I've been trying to track down a bug that multiple people have
experienced where clients running multiple bots and doing a lot of
things at the same time will suddenly start using exponential amounts of
memory until all of the system memory is used up under Mono on Linux.
Don't have an answer for that yet but I started by profiling
libsecondlife and found that the login sequence creates a ridiculous
amount of Hashtable objects that hang around in memory. I've rewritten
the login process to use built-in XML parsing in .NET instead of the
XmlRpcCS library which should make memory usage a lot more efficient,
but there is still a lot of data passed back (at least 56KB with a full
request) that doesn't necessarily need to be passed back with every
request. It also explains why the server responds to official clients
faster than libsecondlife ones sometimes.
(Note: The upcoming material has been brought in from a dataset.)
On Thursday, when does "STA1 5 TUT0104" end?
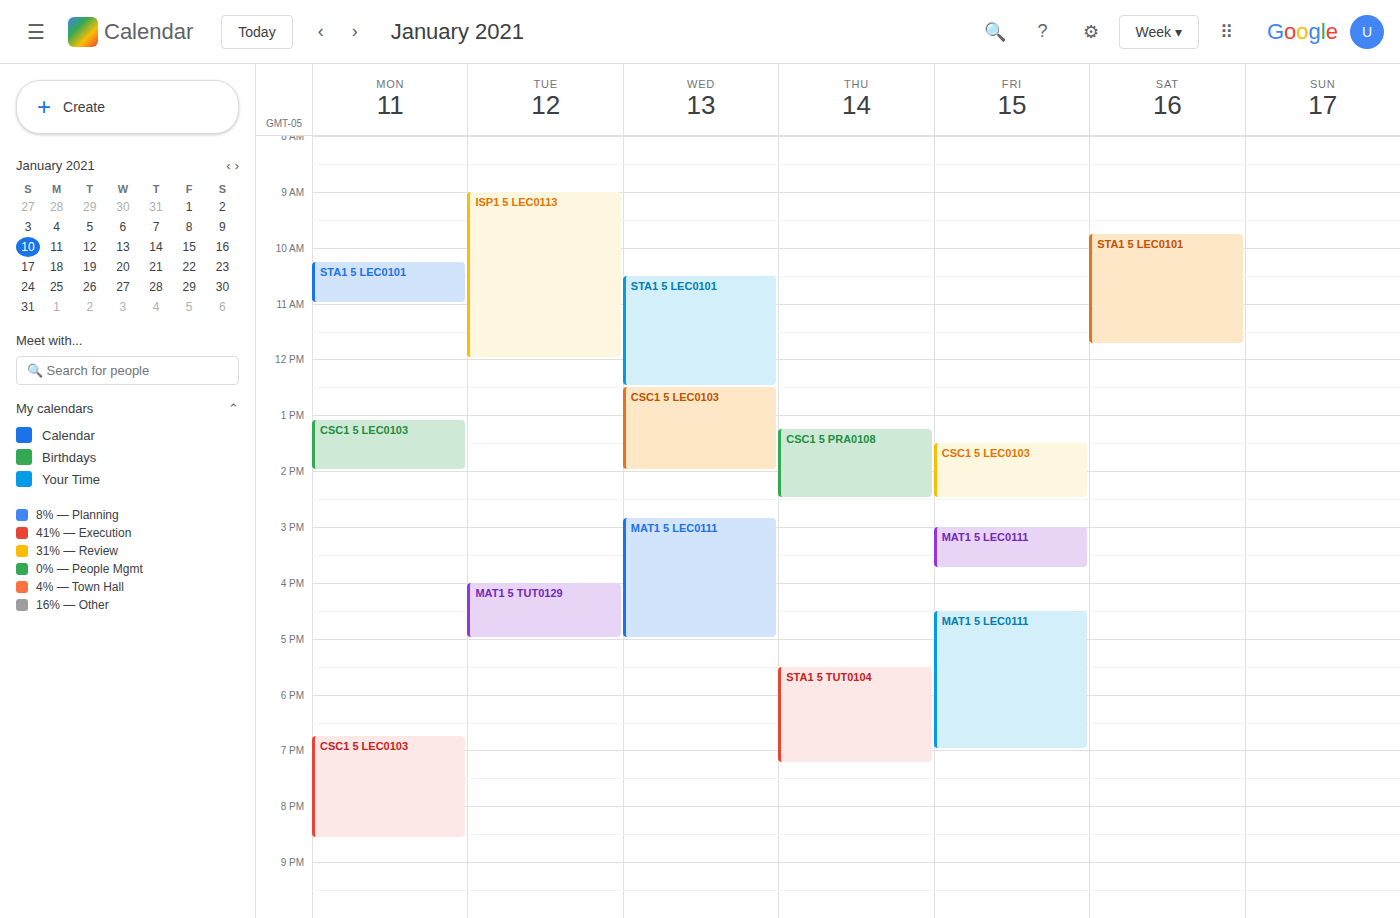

The problem is that some of
this data is necessary for certain parts of the code to work (such as
inventory), but not all clients desire that functionality. My idea was
to add booleans to the Settings class that will automatically request
the needed data at login and also enable or disable that part of the
code, so you could set Client.Settings.USE_INVENTORY = true; which would
request root inventory UUIDs, inventory skeletons, and allow the
InventoryManager to function.
What are your thoughts/ideas on how this could work?
The login rewrite is being tested now and should be in SVN by the end of
the day. It shouldn't break anyone's code but Client.Network.LoginError
has been marked obsolete and replaced by Network.LoginErrorKey (just
contains the error reason such as "god", "key", "presence", or "libsl"
if the error happened within the library) and Network.LoginMessage which
will either be the descriptive error message or the message of the day
depending on whether login succeeds or not.